- [Text segment]:
■ ■ ■
How to understand $E=mc^2$?

Question

I am trying to understand Einstein's mass-energy equation $E=mc^2$. Knowing about the atomic bomb, I am inclined to believe that $E$ is proportional to the mass: $E=Cm$. For this equation to be dimensionally correct $E$ must also be proportional to some speed squared. We can use the "speed-limit of the universe" $c$. So $E=C \times mc^2$. But why does $C$ turn out to be 1? Should the equation really be: $E\propto mc^2$?

The above reasoning takes a "leap of faith". If I assume that energy is proportional to mass the equation follows (except maybe for a constant).

I am looking for the simplest way to prove this. I read about Einsteins box in which a photon is emitted from one end towards the other. This seem to offer a simple way to derive this equation. If I accept that the photon has a momentum: $p=E/c$, even though it has no mass it follows from conservation of momentum that the photon has a “relativistic mass”: $m = E/c^2.$

However I also read that $E=mc^2$ only applies to a resting object (not photons) and that in general: $E^2=p^2c^2+m^2c^4$.

But does this does not mean that one cannot understand $E=mc^2$ from Einsteins box? What is the point of this thought experiment then?

Answer 1

Your question is a good one. It springs from a slightly incorrect understanding of the logic of the Einstein box argument. It is not necessary to ascribe mass to a photon in order to present the argument, and indeed that would be an incorrect way to proceed. Rather, one asserts that a pulse of electromagnetic radiation carries both energy and momentum, and the relationship between the energy and momentum of such a pulse is $$ E = p c. $$ This formula comes from classical electromagnetism (Maxwell equations etc.), not directly from relativity. (In a modern argument one would assert relativity first and then derive electromagnetism, but I won't get into that.) The rest of the argument is based on conservation laws.
■ ■ ■
- [Stored rows]:
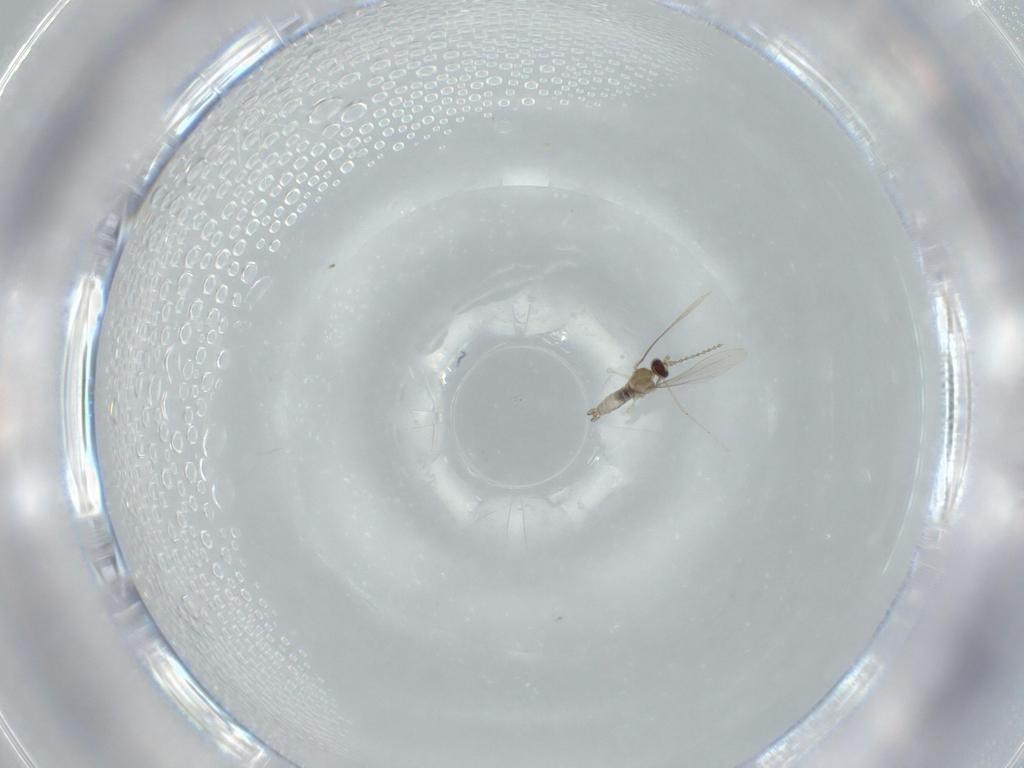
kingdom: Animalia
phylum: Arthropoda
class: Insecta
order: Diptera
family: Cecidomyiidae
■ ■ ■
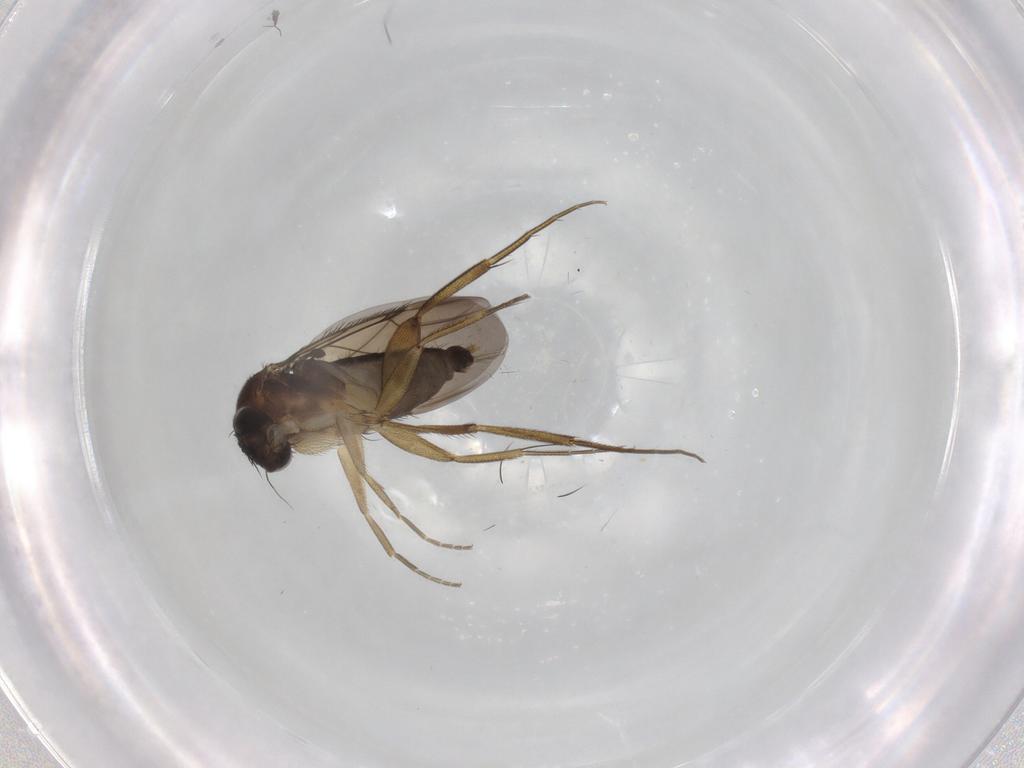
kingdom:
■ ■ ■
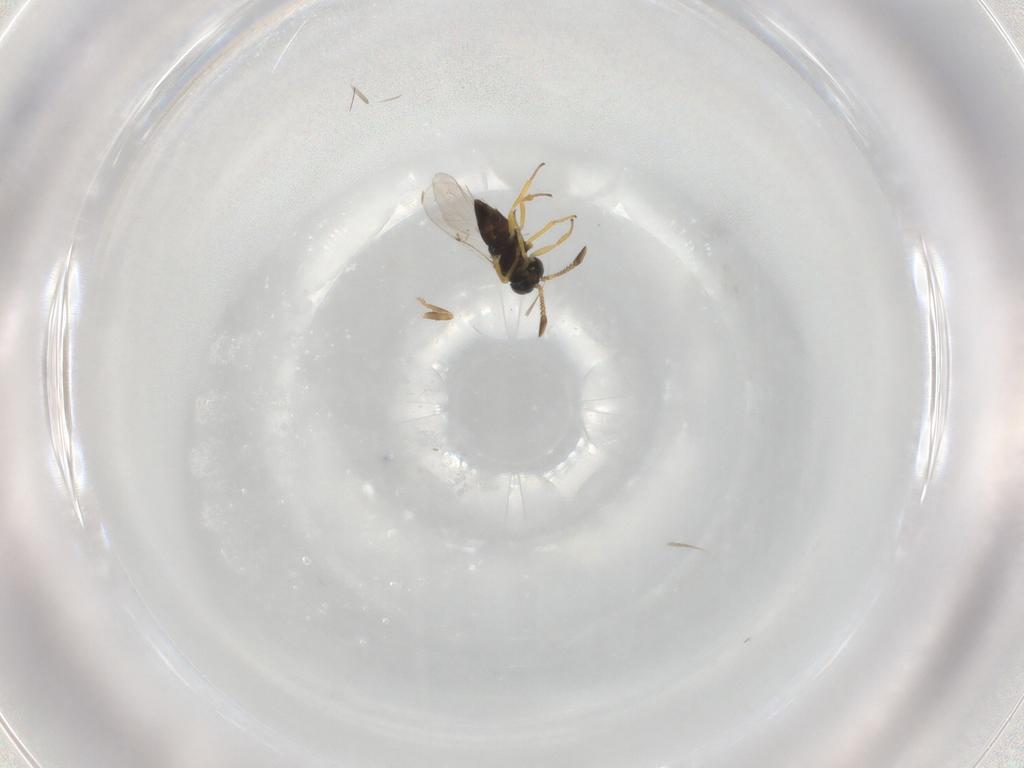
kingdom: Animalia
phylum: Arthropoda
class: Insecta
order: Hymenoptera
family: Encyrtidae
■ ■ ■
- [Goal 1]:
Copy the part of the mass-energy thread from "I am trying" to "for a constant).".
- [Goal 2]:
Render this sentence from the mass-energy thread in Spanish: "It is not necessary to ascribe mass to a photon in order to present the argument, and indeed that would be an incorrect way to proceed."

- [Task response 1]:
I am trying to understand Einstein's mass-energy equation $E=mc^2$. Knowing about the atomic bomb, I am inclined to believe that $E$ is proportional to the mass: $E=Cm$. For this equation to be dimensionally correct $E$ must also be proportional to some speed squared. We can use the "speed-limit of the universe" $c$. So $E=C \times mc^2$. But why does $C$ turn out to be 1? Should the equation really be: $E\propto mc^2$?

The above reasoning takes a "leap of faith". If I assume that energy is proportional to mass the equation follows (except maybe for a constant).

- [Task response 2]:
No es necesario atribuir masa a un fotón para presentar el argumento, y de hecho esa sería una manera incorrecta de proceder.